The IoT wave is building like a thunderous tsunami, growing larger on the horizon by the day. What is missing from the conversation, however, is how large a role software plays in the IoT equation. Plugging something into the Internet does not make it work -- it just makes it vulnerable. Value is created through the associated software. In fact, we have almost reached the point where the actual product or device and the associated software become a single logical unit to the consumer. Allow me to connect the dots.
An IoT device is, by definition, connected to the Internet. For the device to function with any degree of intelligence and value, there must be software. If software is not designed and constructed to be secure, it will contain vulnerabilities that can be exploited to gain access to the device. This means that anything connected to the Internet can be discovered and potentially infiltrated, and the associated software will be the target.
We used to do a practical test back in my days at Cybertrust. We would purchase a PC from a big box store, disable its protections, and plug it into the World Wide Web. Within minutes it would be discovered, and minutes later it would be infiltrated. The illustration was simple: anything connected to the Internet can and will be discovered and breached. There is no reason to believe that IoT devices will be any different, and most are not equipped to protect themselves from attack.
The software story does not stop with the software directly associated with the device. Connected devices collect data and send them to a collection point in a back-end application. If the device is compromised, it becomes possible to extract the device’s data, or collect credentials to attack the back-end system and the stored data. Infiltration of a device provides hackers with a pivot point to reach other targets. Many IoT devices come with a mobile application or a web application to either display information or control the device, so there are multiple layers of software in play.
You may be thinking that this is a lot of concern for software created for a smart thermostat. It pays to remember that attackers are quite adept at finding a crack, squeezing through and then pivoting to other things. At Target it was the HVAC system that was breached and used to access the Point of Sale systems. For a consumer, a thermostat could be used as the entry point to access the home security system.
The bottom line is that software is an immutable part of the equation, along with all of the associated security issues. Many of the industries building IoT devices and embedded systems do not have the same level of experience with software security as their counterparts in financial services, and may not have mature software security initiatives. History has shown that in that context, the developers writing the IoT software will assume the developers writing the back-end application are handling security. Meanwhile, the back-end application developers assume that the mobile application developers are handling security – so in the end, security is not integrated into the software development life cycle (SDLC).

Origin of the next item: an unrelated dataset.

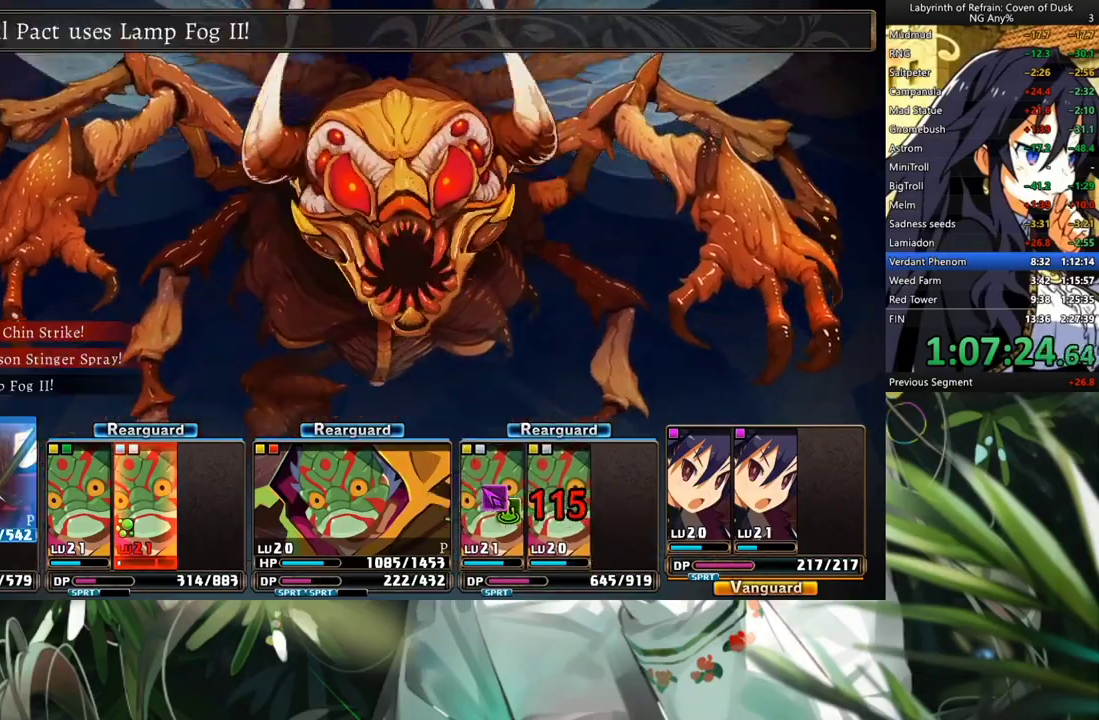
{"buttons": ["R1"], "left_stick": "center", "right_stick": "center", "events": []}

If you are getting a sense of déjà vu, don’t be alarmed. You have seen this all before. We saw it as applications moved onto the Web, and, more recently, as applications moved to mobile devices. In both cases, by the time we realized what was happening we were already on a dangerous trajectory, amassing technical debt and desperately trying to bolt security onto systems after they had been compromised.
We need to build security in. That starts by building a software security initiative (SSI) and creating a software security group (SSG) to ensure someone is held responsible and accountable. Doing so sets the tone for the developers and management, and provides a visible indicator of our commitment to security for customers and other stakeholders to see.

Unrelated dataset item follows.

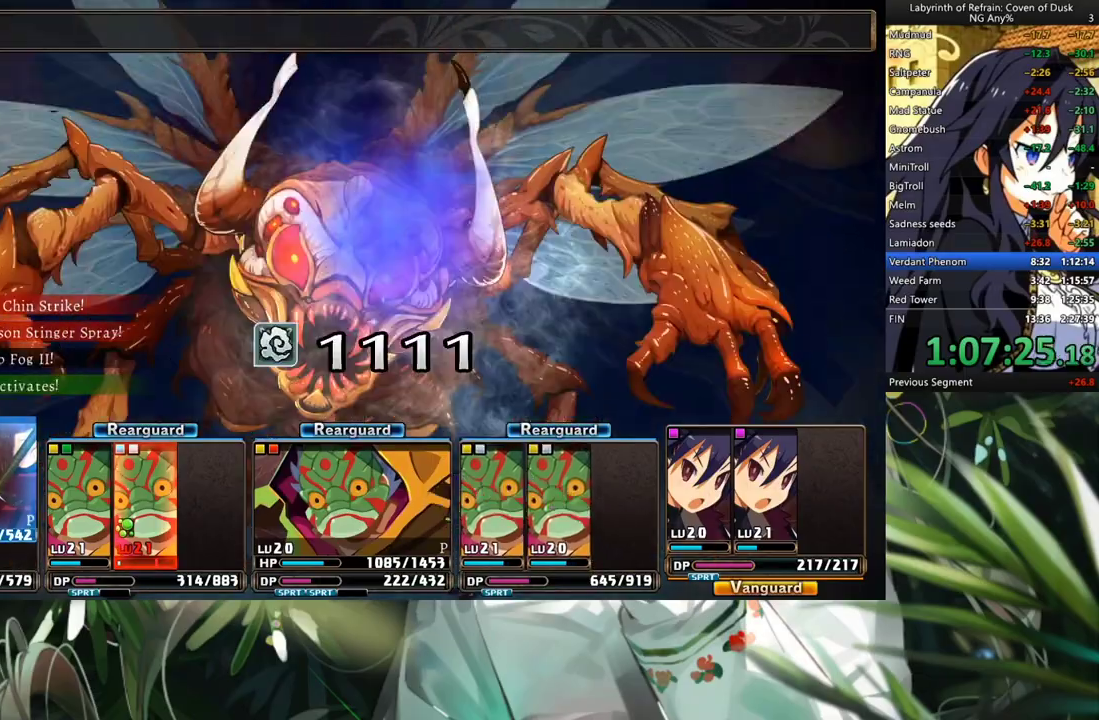
{"buttons": ["R1"], "left_stick": "center", "right_stick": "center", "events": []}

With an SSI and SSG in place, organizations can integrate security into every aspect of the SDLC. The purpose is not to slow it down with security constraints, but to increase productivity by eliminating the need to find and fix security vulnerabilities after the fact. Organizations should apply sound security practices to architecture, which can eliminate 50 percent of the vulnerabilities at the source. There are companies that have successfully eliminated the OWASP Top 10 completely from their software.
Organizations should educate developers so that they understand their role in the security process and so they don’t repeat the easily identified and well-understood mistakes of the past. Incentivizing developers integrates security into their mindset. Another strategy organizations should consider is looking for tools that live in their environment and identifying vulnerabilities in near-real time so they can be fixed in the moment, eliminating interruptions to the development process. Individual groups within enterprises must never assume that security is someone else’s responsibility.
Threat modeling is another technique that can help organizations to see the vulnerabilities that live in the cracks between the components. Companies can partner with application testing partners that provide the elastic capacity to execute tests as needed to avoid slowing down the development process. Insisting that these vendors create findings of high fidelity helps developers avoid wasting time running down false positives, or worse, ignoring the findings because they simply have too much noise to be practicable.
None of these things are necessarily new or revolutionary. What is revolutionary is the idea of building them in at the beginning, rather than having to bolt them on after we discover the error in our ways. I can assure you that building in has far fewer consequences that bolting on. It is more efficient, less expensive and far less impactful to productivity.